Application Readiness
Score the applications you plan to run in containers. Answer based on your most important or largest application portfolio.
→ Level 1: Containerizable Monolith / Traditional Software
- Do you have monolith applications built on common frameworks with available container base images?
- Do you use purchased vendor software that can potentially be repackaged into a container?
→ Level 2: Containerizable Traditional Applications
- Do you have three-tier web apps that can run containerised on a single server?
- Do you have COTS software that can be repackaged into containers on a single host?
→ Level 3: Containerizable Modern Three-Tier Applications
- Do you have three-tier web apps that can run distributed across multiple servers without performance impact?
- Do you use COTS software that can be repackaged into containers across a cluster?
→ Level 4: Container-Native Three-Tier Applications
- Does your organisation use ISV-provided container images and deployment manifests?
- Do your internal developers provide container images and deployment manifests?
→ Level 5: Container-Native 12-Factor Applications
- Are your applications built on a micro-service architecture?
- Are your applications stateless by design?
- Are your applications horizontally scalable?
Technology Readiness
Score your current container tooling and platform deployment against the Container Management Platform standard.
→ Level 0–1: Container Experimentation / Traditional Tooling
- Are containers used primarily in dev environments or developer laptops?
- Do you use tools like Docker Desktop, Podman Desktop, or Minikube?
- Do you rely on traditional VM monitoring, APM tools, and threshold-based alerting?
→ Level 2: Discrete Container Operations
- Are containers deployed in production primarily led by developers without central oversight?
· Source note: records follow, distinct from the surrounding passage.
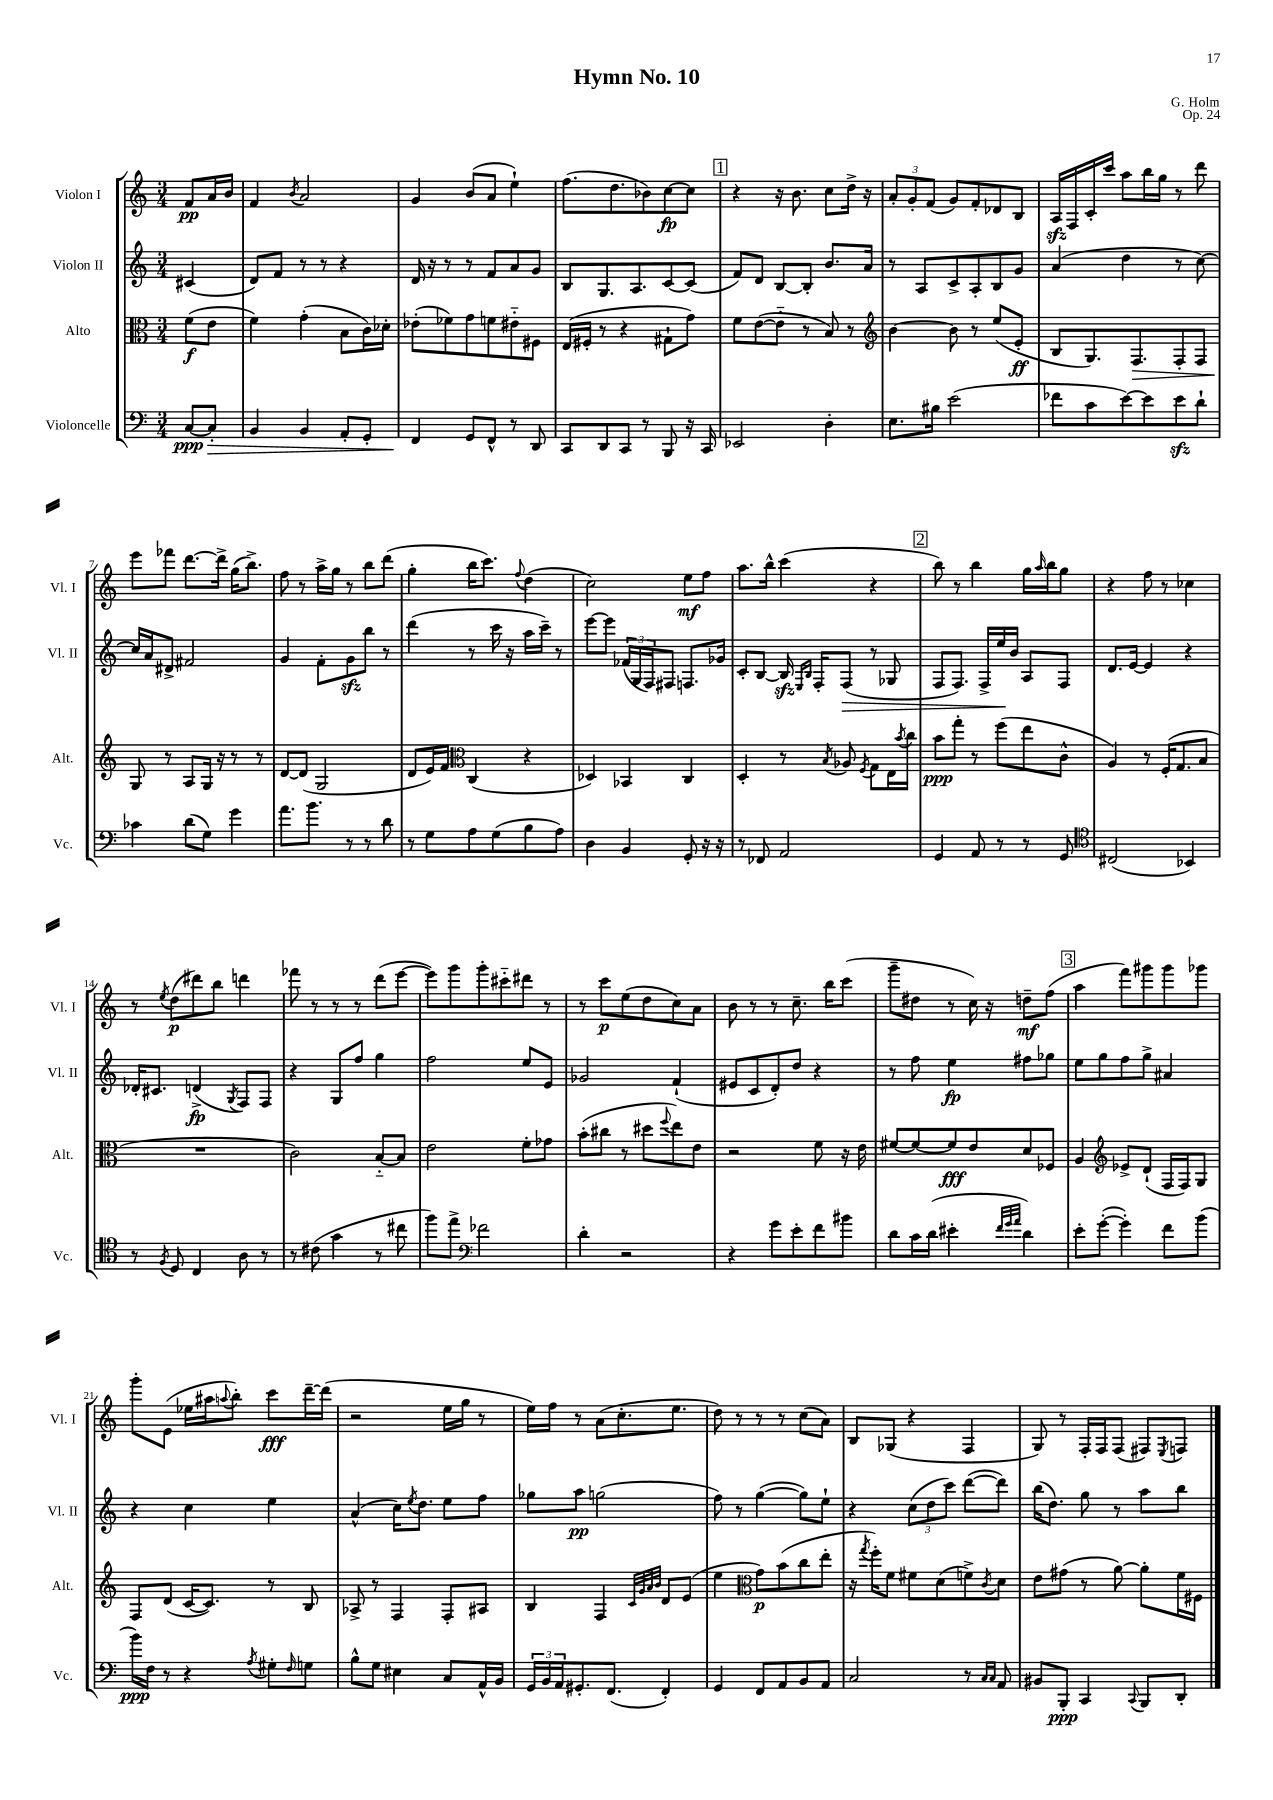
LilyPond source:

\header { title = "Hymn No. 10" composer = "G. Holm" opus = "Op. 24" }
<<
\new StaffGroup <<
\new Staff = "s0" \with { instrumentName = "Violon I" shortInstrumentName = "Vl. I" } {
    \clef treble \key c \major \numericTimeSignature \time 3/4 \partial 4
    f'8\pp a'16 b'16 |
    f'4 \acciaccatura { b'8 } a'2 |
    g'4 b'8( a'8 e''4-!) |
    f''8.( d''8. bes'8) c''8~\fp c''8 |
    \mark \markup { \box "1" } r4 r16 b'8. c''8 d''16-> r16 |
    \tuplet 3/2 { a'8-. g'8-. f'8( } g'8) f'8-. des'8 b8 |
    a16\sfz f16 c'16-. c'''16 a''8 b''16 g''16 r8 d'''8 |
    e'''8 fes'''8 d'''8.~ d'''16-> g''16( b''8.->) |
    f''8 r8 a''16-> g''16 r8 b''8 d'''8( |
    g''4-. b''16 c'''8.) \appoggiatura { f''8 } d''4( |
    c''2) e''8\mf f''8 |
    a''8. b''16-^ c'''4( r4 |
    \mark \markup { \box "2" } b''8) r8 b''4 g''16 \grace { a''16 } b''16 g''8 |
    r4 f''8 r8 ces''4 |
    r8 \acciaccatura { e''8 } d''8\p( dis'''8) b''8 d'''4 |
    fes'''8 r8 r8 r8 d'''8( e'''8~ |
    e'''8) g'''8 g'''8-. cis'''8-_ dis'''8 r8 |
    r8 c'''8\p e''8( d''8 c''8) a'8 |
    b'8 r8 r8 c''8.-- b''16 c'''8( |
    g'''8-- dis''8 r8 c''16) r16 d''8--\mf f''8( |
    \mark \markup { \box "3" } a''4 f'''8) gis'''8 gis'''8 ges'''8 |
    g'''8-. e'8( ees''16 ais''16 \appoggiatura { a''8 } b''8-.) c'''8\fff d'''16~-- d'''16( |
    r2 e''16 g''16 r8 |
    e''16) f''16 r8 a'8( c''8.-. e''8. |
    d''8) r8 r8 r8 c''8( a'8) |
    b8 ges8( r4 f4 |
    g8) r8 f16-. f16 f8( fis8) \acciaccatura { e8 } f8 \bar "|." |
}
\new Staff = "s1" \with { instrumentName = "Violon II" shortInstrumentName = "Vl. II" } {
    \clef treble \key c \major \numericTimeSignature \time 3/4 \partial 4
    cis'4( |
    d'8) f'8 r8 r8 r4 |
    d'16 r16 r8 r8 f'8 a'8 g'8 |
    b8 g8. a8. c'8~ c'8( |
    \mark \markup { \box "1" } f'8) d'8 b8~ b8-. b'8. a'16 |
    r8 a8 c'8-> a8-. b8 g'8 |
    a'4( d''4 r8 c''8~) |
    c''16 a'16 dis'8-> fis'2 |
    g'4 f'8-. g'8\sfz b''8 r8 |
    d'''4( r8 c'''16 r16 a''16 c'''16--) r8 |
    e'''8~ e'''8 \tuplet 3/2 { fes'16( g16 f16) } fis8 f8. ges'16 |
    c'8-. b8~ b16\sfz \grace { e16 b16 } f16-. f8\>( r8 ges8 |
    \mark \markup { \box "2" } f8 f8.) f16-> e''16\! b'16 a8 f8 |
    d'8. e'16~ e'4 r4 |
    des'16-. cis'8. d'4->\fp( \acciaccatura { g8 } f8) f8 |
    r4 g8 f''8 g''4 |
    f''2 e''8 e'8 |
    ges'2 f'4-!( |
    eis'8 c'8 d'8-.) d''8 r4 |
    r8 f''8 e''4\fp fis''8 ges''8 |
    \mark \markup { \box "3" } e''8 g''8 f''8 g''8-> ais'4 |
    r4 c''4 e''4 |
    a'4-^( c''16) \acciaccatura { e''8 } d''8. e''8 f''8 |
    ges''8 a''8\pp g''2( |
    f''8) r8 g''4~( g''8) e''8-! |
    r4 \tuplet 3/2 { c''8( d''8 c'''8) } d'''8~( d'''8) |
    b''16( d''8.) g''8 r8 a''8 b''8 \bar "|." |
}
\new Staff = "s2" \with { instrumentName = "Alto" shortInstrumentName = "Alt." } {
    \clef alto \key c \major \numericTimeSignature \time 3/4 \partial 4
    f'8\f( e'8 |
    f'4) g'4-.( b8 c'16) des'16-. |
    ees'8-.( fes'8) g'8 f'8 eis'8-_ fis8 |
    e16( fis16-. r8 r4 gis8-! g'8) |
    \mark \markup { \box "1" } f'8 e'8~( e'8-_ r8 b8) r8 |
    \clef treble b'4~ b'8 r8 e''8( e'8-.\ff |
    b8 g8.) f8.\> f8-. f8 |
    g8\! r8 a8 g16 r16 r8 r8 |
    d'8~ d'8( g2 |
    d'8 e'16) f'16 \clef alto c4( r4 |
    des4) bes,4 c4 |
    d4-. r8 \acciaccatura { b8 } aes8 \acciaccatura { f8 } g8 e16 \acciaccatura { b'8 } c''16 |
    \mark \markup { \box "2" } b'8\ppp g''8-. r8 f''8( e''8 c'8-^ |
    a4) r8 f16-.( g8. b8 |
    R2. |
    c'2) b8~-_ b8 |
    e'2 f'8-. ges'8 |
    b'8-.( cis''8 r8 dis''8 \appoggiatura { f''8 } e''8) e'8 |
    r2 f'8 r16 e'16 |
    fis'8~ fis'8~ fis'8\fff e'8 d'8 fes8 |
    \mark \markup { \box "3" } a4 \clef treble ees'8-> d'8-!( f16 f16) g8 |
    f8 d'8( c'16~ c'8.) r8 b8 |
    aes8-> r8 f4 f8-. ais8 |
    b4 f4 \grace { c'32 g'32 a'32 b'32 } d'8 e'8( |
    e''4 \clef alto g'8\p) b'8( c''8 e''8-. |
    r16 \acciaccatura { g''8 } f''16-.) f'8 fis'8 d'8( f'8->) \acciaccatura { c'8 } d'8 |
    e'8 gis'8( r8 a'8~) a'8-. f'16 fis16 \bar "|." |
}
\new Staff = "s3" \with { instrumentName = "Violoncelle" shortInstrumentName = "Vc." } {
    \clef bass \key c \major \numericTimeSignature \time 3/4 \partial 4
    c8~\ppp c8-.\> |
    b,4 b,4 a,8-. g,8-. |
    f,4\! g,8 f,8-^ r8 d,8 |
    c,8 d,8 c,8 r8 b,,8 r16 c,16 |
    \mark \markup { \box "1" } ees,2 d4-. |
    e8. bis16 e'2( |
    fes'8 c'8 e'8~) e'8 e'8\sfz d'8-! |
    ces'4 d'8( g8) g'4 |
    a'8. b'8. r8 r8 d'8 |
    r8 g8 a8 g8( b8 a8) |
    d4 b,4 g,8-. r16 r16 |
    r8 fes,8 a,2 |
    \mark \markup { \box "2" } g,4 a,8 r8 r8 g,8 |
    \clef tenor cis2( bes,4) |
    r8 \acciaccatura { f8 } d8 c4 a8 r8 |
    r8 cis'8( g'4 r8 cis''8 |
    f''8) e''8-> \clef bass fes'2 |
    d'4-. r2 |
    r4 g'8 e'8-. f'8 bis'8 |
    d'8 c'16 d'16( eis'4-. \grace { f'32 g'32 a'32 } d'4) |
    \mark \markup { \box "3" } e'8-. g'8~-.( g'4-.) f'8 b'8( |
    b'16\ppp) f16 r8 r4 \acciaccatura { a8 } gis8-. \grace { f16 } g8 |
    b8-^ g8 eis4 c8 a,16-^ b,16 |
    \tuplet 3/2 { g,16 b,16 a,16 } gis,8.-. f,8.( f,4-.) |
    g,4 f,8 a,8 b,8 a,8 |
    c2 r8 \grace { c16 c16 } a,8 |
    bis,8 b,,8-.\ppp c,4 \appoggiatura { c,8 } b,,8 d,8-. \bar "|." |
}
>>
>>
- Do you have per-project deployments rather than a shared platform?
- Are environments managed independently and treated as "pets"?
→ Level 3: Centralised Container Operations Platform
This is where most Portainer customers operate.
- Has your organisation migrated from discrete deployments to a centralised deployment model?
- Is there centralised access, authorisation, policy, and security management?
- Do you treat clusters as "cattle" rather than "pets"?
- Do you combine GitOps and UI-based operations in a single workflow?
- Do you have basic real-time observability across your container environments?
→ Level 4: "Containers as a Service" Platform
- Do you provide a self-service developer portal with predefined golden paths?
- Do you manage applications across multi-cluster, multi-cloud, or hybrid-cloud environments?
- Is Infrastructure as Code (IaC) a standard practice?
- Do you use GitOps as your preferred deployment model?
- Do you have a full observability suite with real-time and historical monitoring?
→ Level 5: Advanced Container Service Platform
- Does your organisation use a service mesh for managing microservices network access?
- Are your applications geo-distributed across multiple locations?
- Do you utilise advanced observability, security, and compliance tooling?